_DATA EXTRACTS_.
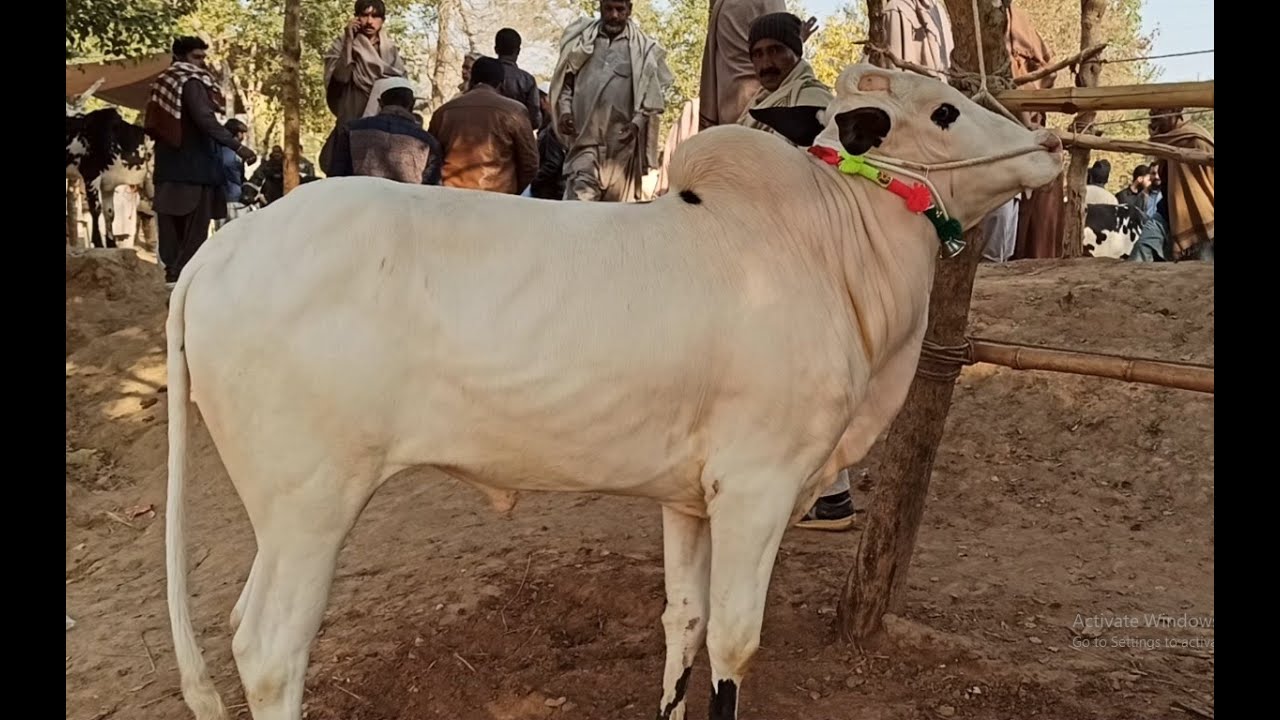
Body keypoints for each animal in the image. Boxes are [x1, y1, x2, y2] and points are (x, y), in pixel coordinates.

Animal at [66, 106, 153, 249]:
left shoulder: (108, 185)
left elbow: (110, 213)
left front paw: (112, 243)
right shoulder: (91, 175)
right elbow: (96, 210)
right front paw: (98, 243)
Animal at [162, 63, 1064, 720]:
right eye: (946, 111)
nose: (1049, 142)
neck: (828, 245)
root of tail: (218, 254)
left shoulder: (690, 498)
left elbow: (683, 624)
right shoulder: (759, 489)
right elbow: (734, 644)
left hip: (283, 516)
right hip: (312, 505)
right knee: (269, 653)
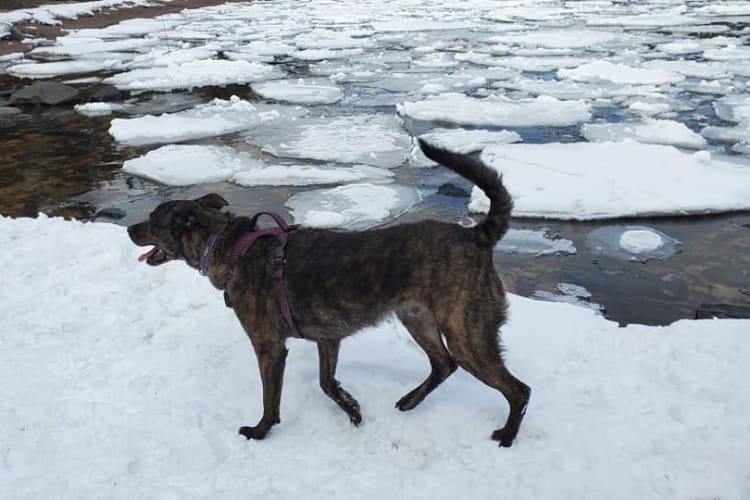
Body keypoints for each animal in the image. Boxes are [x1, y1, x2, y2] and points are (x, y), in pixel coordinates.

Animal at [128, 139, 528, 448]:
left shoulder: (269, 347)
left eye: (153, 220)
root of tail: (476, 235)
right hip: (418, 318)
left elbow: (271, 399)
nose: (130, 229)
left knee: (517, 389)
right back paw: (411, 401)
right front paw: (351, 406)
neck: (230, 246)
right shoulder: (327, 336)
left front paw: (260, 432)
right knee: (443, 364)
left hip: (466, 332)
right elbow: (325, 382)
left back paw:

--

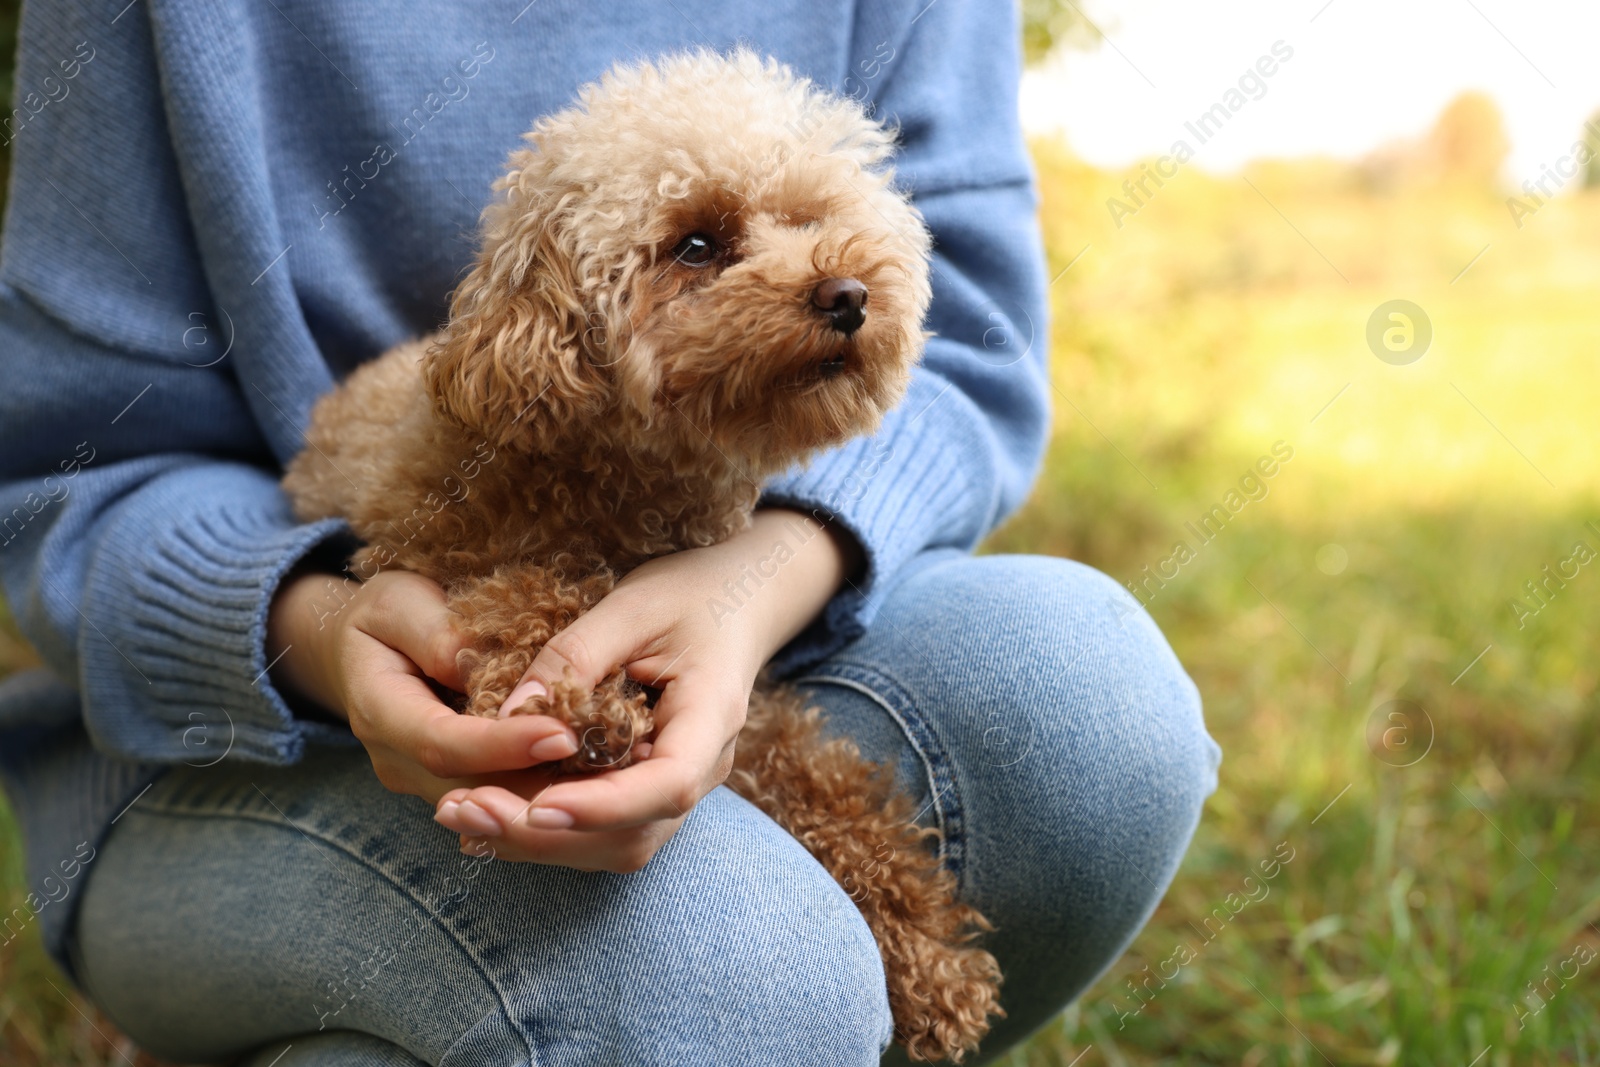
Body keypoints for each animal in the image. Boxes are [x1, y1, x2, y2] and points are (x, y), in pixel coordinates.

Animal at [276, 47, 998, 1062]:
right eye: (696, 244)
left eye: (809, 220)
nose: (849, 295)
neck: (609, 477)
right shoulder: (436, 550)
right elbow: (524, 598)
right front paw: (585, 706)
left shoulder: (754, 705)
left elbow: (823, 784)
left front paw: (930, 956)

==

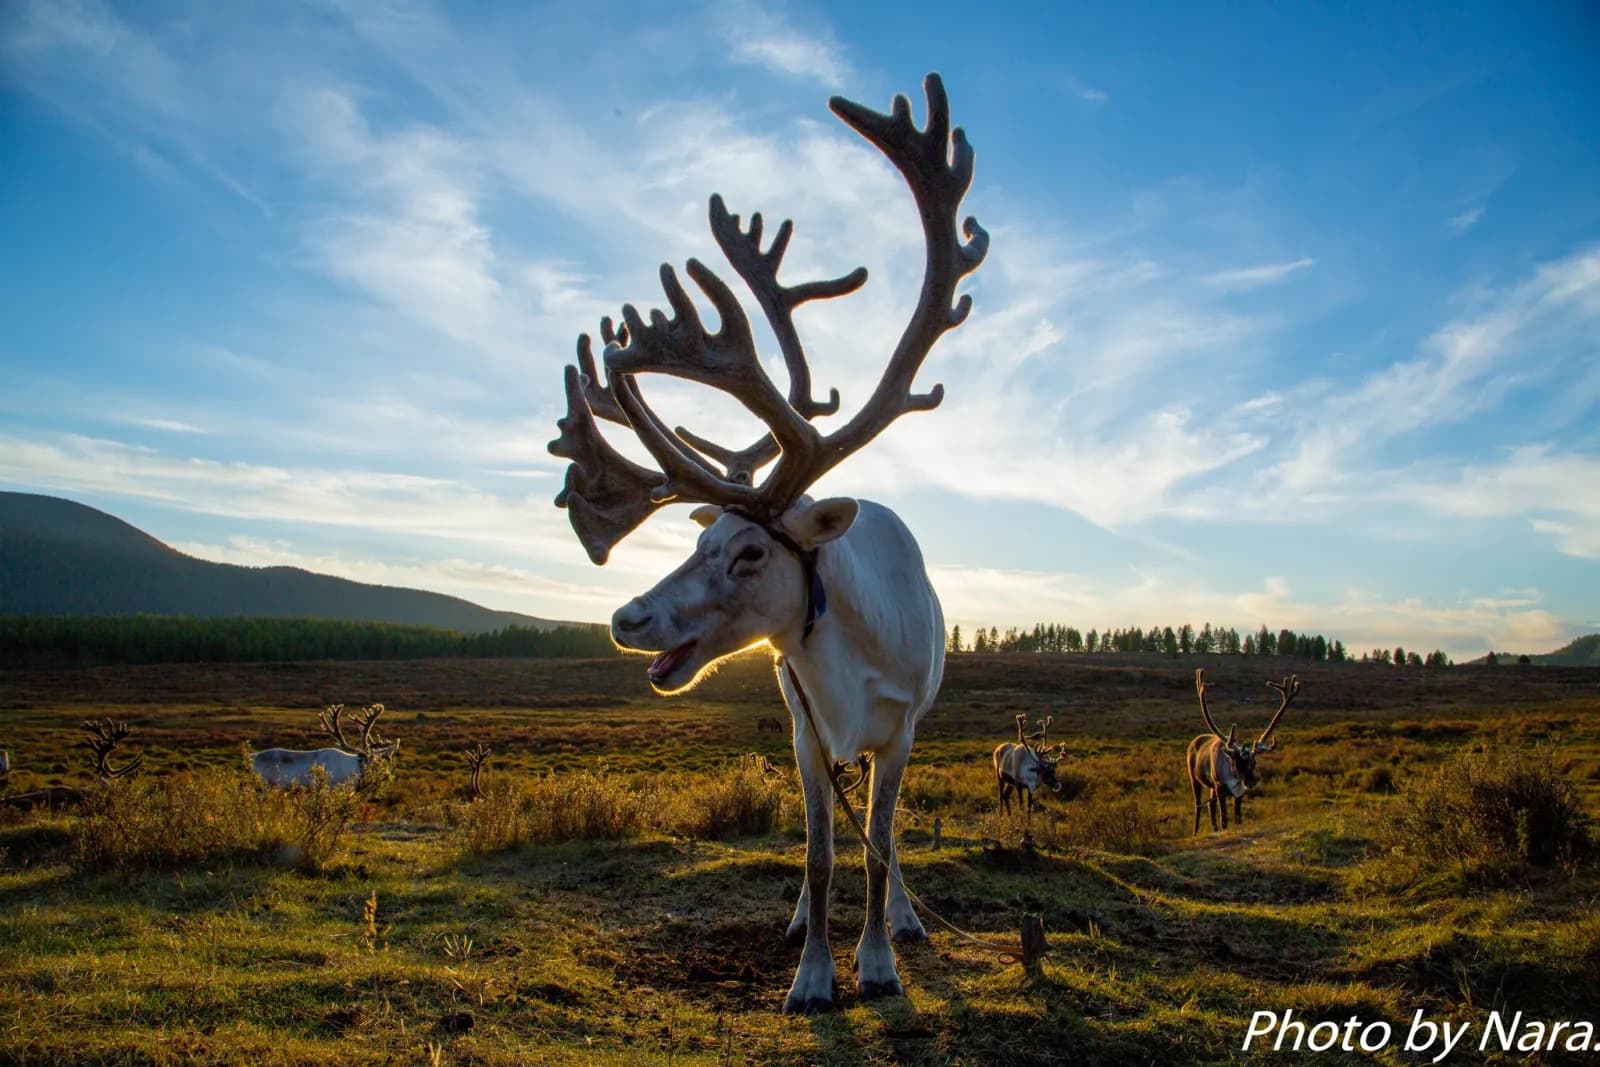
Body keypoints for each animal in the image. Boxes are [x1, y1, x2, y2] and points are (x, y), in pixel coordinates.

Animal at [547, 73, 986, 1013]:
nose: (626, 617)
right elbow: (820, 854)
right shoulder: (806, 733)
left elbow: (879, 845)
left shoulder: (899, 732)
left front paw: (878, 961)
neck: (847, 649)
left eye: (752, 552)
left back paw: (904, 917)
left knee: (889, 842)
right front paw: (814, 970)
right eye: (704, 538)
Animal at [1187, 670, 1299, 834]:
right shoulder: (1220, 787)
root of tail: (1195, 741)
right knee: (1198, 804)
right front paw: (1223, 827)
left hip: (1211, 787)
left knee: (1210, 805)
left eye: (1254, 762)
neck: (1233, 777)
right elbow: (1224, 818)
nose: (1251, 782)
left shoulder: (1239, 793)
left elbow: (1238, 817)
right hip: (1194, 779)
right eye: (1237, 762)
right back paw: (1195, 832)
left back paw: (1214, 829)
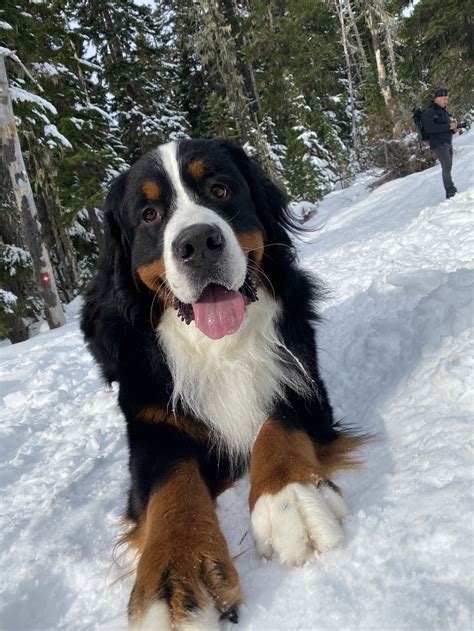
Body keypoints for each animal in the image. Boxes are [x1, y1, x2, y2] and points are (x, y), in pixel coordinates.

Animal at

_WHAT IS EXPECTED_. Wherever the word "root" turns up in the records above, copy the line that holds it.

_COMPLETED TASK_.
root of tail: (218, 254)
root of tail: (476, 235)
root of tail: (1195, 741)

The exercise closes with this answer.